Records from a collection
----

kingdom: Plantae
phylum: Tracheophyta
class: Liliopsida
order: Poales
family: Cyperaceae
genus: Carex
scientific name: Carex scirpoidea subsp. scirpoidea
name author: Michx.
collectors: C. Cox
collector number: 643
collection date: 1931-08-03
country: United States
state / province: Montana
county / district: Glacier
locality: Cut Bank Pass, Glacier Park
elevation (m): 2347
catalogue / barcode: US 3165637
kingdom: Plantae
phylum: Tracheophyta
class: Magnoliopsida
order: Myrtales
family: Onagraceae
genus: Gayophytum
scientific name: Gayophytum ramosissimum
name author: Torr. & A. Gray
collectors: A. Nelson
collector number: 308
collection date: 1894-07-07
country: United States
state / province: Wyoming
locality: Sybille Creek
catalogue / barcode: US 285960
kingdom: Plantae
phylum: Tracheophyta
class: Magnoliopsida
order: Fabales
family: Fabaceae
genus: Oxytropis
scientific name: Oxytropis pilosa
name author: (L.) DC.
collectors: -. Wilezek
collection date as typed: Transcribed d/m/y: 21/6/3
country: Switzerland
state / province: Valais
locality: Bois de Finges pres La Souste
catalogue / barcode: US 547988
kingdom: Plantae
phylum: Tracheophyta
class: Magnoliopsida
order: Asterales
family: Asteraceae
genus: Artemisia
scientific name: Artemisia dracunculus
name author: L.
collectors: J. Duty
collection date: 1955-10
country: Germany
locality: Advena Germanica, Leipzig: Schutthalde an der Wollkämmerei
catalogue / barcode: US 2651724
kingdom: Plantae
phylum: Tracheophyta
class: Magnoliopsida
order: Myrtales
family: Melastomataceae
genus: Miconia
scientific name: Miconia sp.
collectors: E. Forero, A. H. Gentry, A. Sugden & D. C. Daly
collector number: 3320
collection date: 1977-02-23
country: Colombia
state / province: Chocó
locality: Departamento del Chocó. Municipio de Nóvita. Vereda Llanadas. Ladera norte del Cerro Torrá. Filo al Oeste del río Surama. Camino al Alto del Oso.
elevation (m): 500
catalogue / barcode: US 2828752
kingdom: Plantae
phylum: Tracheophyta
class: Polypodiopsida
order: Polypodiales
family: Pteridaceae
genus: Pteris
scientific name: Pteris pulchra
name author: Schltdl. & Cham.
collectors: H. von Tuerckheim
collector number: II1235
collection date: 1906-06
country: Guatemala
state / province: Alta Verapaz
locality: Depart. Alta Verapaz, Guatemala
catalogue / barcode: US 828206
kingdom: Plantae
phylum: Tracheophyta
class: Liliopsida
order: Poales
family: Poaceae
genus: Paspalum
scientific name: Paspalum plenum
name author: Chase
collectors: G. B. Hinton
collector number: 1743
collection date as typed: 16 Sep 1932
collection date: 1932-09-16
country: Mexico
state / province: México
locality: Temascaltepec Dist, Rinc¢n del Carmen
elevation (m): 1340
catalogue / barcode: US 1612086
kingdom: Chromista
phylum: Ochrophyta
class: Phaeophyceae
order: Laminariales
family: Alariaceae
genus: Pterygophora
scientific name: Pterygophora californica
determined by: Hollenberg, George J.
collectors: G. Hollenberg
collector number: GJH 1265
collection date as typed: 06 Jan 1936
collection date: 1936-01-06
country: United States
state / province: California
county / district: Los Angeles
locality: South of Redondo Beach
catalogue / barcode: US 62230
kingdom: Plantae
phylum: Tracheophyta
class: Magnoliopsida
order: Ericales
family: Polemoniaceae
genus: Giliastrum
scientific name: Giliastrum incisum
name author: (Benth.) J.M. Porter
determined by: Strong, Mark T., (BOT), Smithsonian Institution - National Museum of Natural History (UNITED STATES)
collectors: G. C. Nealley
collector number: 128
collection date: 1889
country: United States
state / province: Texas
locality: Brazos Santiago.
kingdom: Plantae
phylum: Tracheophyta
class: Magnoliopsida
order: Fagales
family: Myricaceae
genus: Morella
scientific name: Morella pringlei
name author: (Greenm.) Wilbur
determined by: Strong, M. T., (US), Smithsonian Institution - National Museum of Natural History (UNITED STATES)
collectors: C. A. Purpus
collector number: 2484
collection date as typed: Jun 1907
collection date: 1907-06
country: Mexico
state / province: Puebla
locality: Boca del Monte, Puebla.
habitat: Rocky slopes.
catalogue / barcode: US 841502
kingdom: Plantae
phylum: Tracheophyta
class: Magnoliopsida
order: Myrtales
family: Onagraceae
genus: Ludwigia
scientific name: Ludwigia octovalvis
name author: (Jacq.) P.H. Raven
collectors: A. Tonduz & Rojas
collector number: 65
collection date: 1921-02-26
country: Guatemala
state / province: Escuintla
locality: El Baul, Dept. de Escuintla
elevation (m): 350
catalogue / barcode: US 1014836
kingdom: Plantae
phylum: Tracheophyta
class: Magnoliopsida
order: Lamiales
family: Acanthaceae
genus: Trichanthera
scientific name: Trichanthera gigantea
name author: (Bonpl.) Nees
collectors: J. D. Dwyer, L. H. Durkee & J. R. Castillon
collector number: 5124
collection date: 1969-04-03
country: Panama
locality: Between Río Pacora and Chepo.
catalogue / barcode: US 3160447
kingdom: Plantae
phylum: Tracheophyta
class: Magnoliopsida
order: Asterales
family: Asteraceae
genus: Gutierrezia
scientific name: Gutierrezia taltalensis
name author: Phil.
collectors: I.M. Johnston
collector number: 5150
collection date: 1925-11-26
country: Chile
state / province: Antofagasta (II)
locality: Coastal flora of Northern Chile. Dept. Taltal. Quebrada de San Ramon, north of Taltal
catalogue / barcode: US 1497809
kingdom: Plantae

----

Rewrite the lines from the one containing "catalogue / barcode: US 3165637" up to and including the one containing "scientific name: Oxytropis pilosa" as a Markdown table with two columns, Row and Entry. Number each row and leave out any blank lines.

*EXERCISE RESULT*
| Row | Entry |
|---|---|
| 1 | catalogue / barcode: US 3165637 |
| 2 | kingdom: Plantae |
| 3 | phylum: Tracheophyta |
| 4 | class: Magnoliopsida |
| 5 | order: Myrtales |
| 6 | family: Onagraceae |
| 7 | genus: Gayophytum |
| 8 | scientific name: Gayophytum ramosissimum |
| 9 | name author: Torr. & A. Gray |
| 10 | collectors: A. Nelson |
| 11 | collector number: 308 |
| 12 | collection date: 1894-07-07 |
| 13 | country: United States |
| 14 | state / province: Wyoming |
| 15 | locality: Sybille Creek |
| 16 | catalogue / barcode: US 285960 |
| 17 | kingdom: Plantae |
| 18 | phylum: Tracheophyta |
| 19 | class: Magnoliopsida |
| 20 | order: Fabales |
| 21 | family: Fabaceae |
| 22 | genus: Oxytropis |
| 23 | scientific name: Oxytropis pilosa |